Tamar Frankel Interviewed by Securities and Exchange Commission Historical Society
Frankel speaks with Kenneth Durr for the Virtual Museum and Archive of the History of Financial Regulation in an installment of the Society’s oral histories series.
Boston University School of Law Professor Tamar Frankel was interviewed for an oral histories series by the Securities and Exchange Commission Historical Society. Frankel was recently selected to receive the Ruth Bader Ginsburg Lifetime Achievement Award from the American Association of Law School’s Section on Women in Legal Education. She was also a visiting scholar at the SEC from 1995 to 1997. In the interview, Frankel speaks with Dr. Kenneth Durr about her personal history and her career in fiduciary law. Listen to the full interview here:
Takeaways:
A native of Palestine, Frankel came of age during the 1948 Palestine War and was a member of the underground movement, the Haganah. When the State of Israel was declared, she was one of the first to earn the license to practice law in the new country. She studied law at the Jerusalem Law Classes in Israel and learned financial and real estate law while working in her father’s office. Frankel was a part of the State of Israel’s legislation department, where questions were raised about “basic fundamentals” of law.

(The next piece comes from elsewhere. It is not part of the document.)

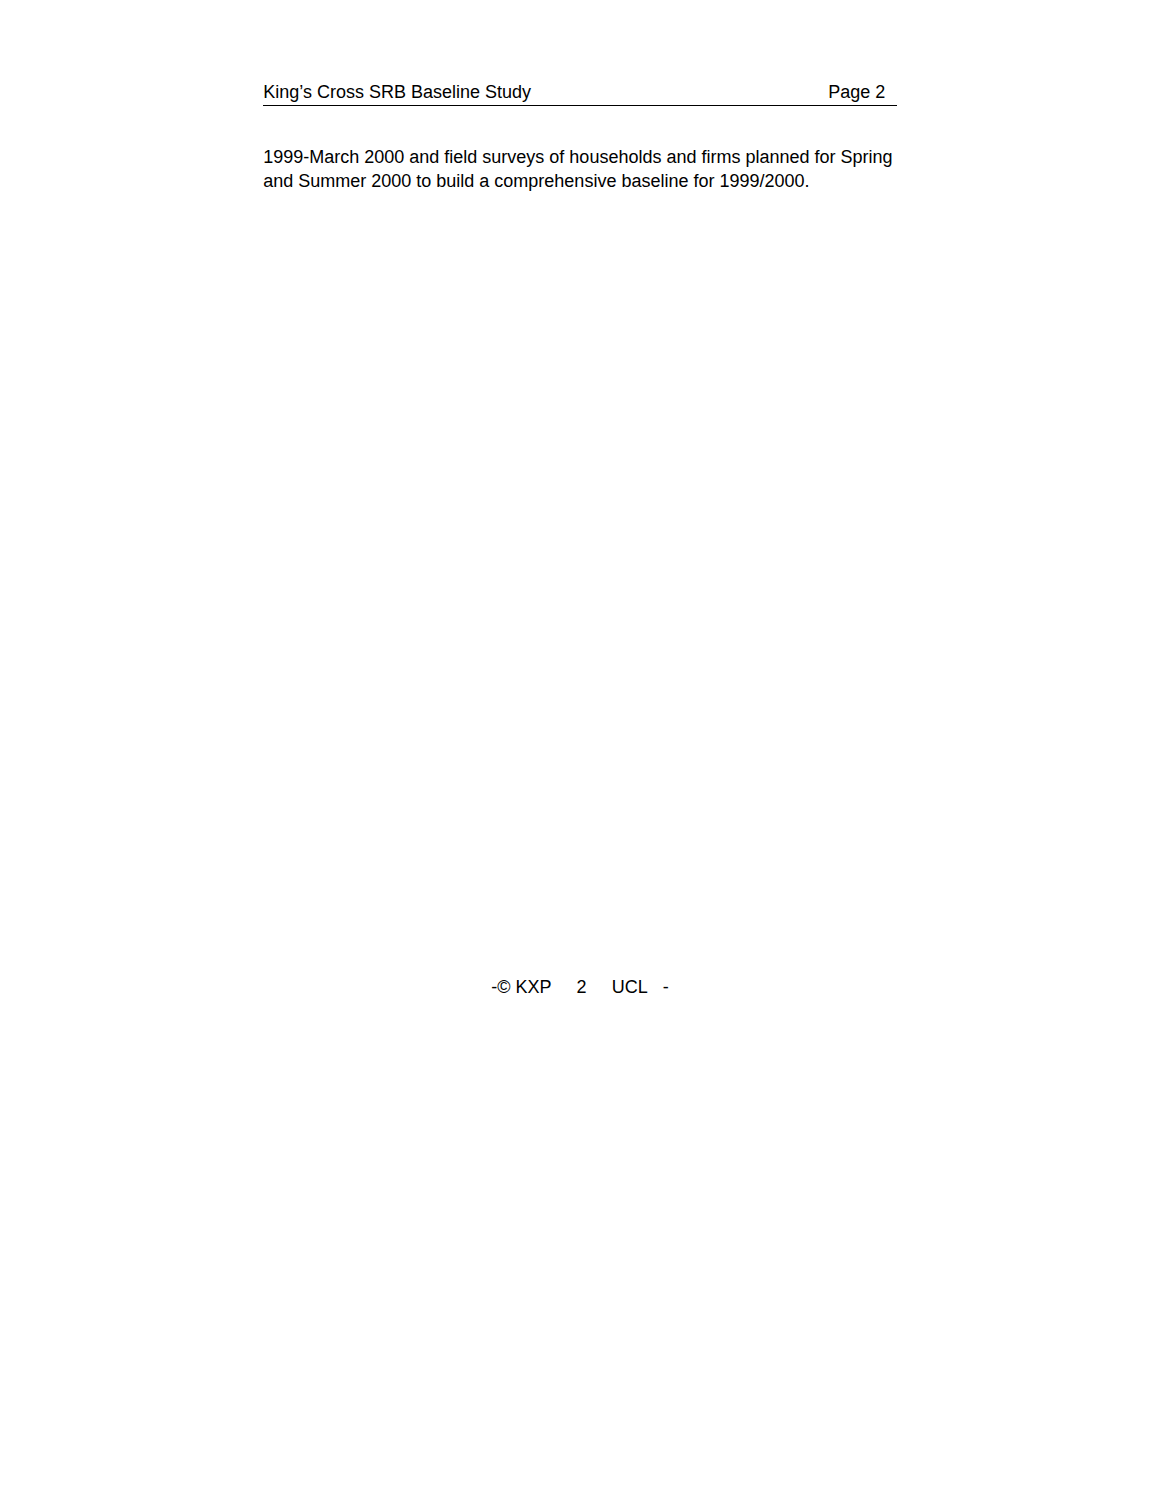King’s Cross SRB Baseline Study Page 2
1999-March 2000 and field surveys of households and firms planned for Spring and Summer 2000 to build a comprehensive baseline for 1999/2000.
-© KXP 2 UCL -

Frankel later studied law at Harvard, where says she “didn’t want to chew cud, to do again and again what I know. I’m looking always for something that I don’t.” Her first academic work was a thesis on variable annuities, a work that lawyers and the SEC use to this day. She published an article suggesting that fiduciaries should be examined, which received some pushback and hostility.
She has worked with the Brookings Institute and the investment management division of the SEC. She became involved in rulemaking because she “was there and listened,” she said. After she published a book, Fiduciary Law, in 2010, the Institute for Fiduciary Standard created an award in her name. Each year, a roundtable of academics and practitioners gather to discuss fiduciary law and honor individuals who advance fiduciary principles with the Frankel Fiduciary Prize.
Now, Frankel is shifting from academic writing to writing for the public. She is currently working on a book that will contain a series of op-eds, in which she wants to appeal to a larger audience.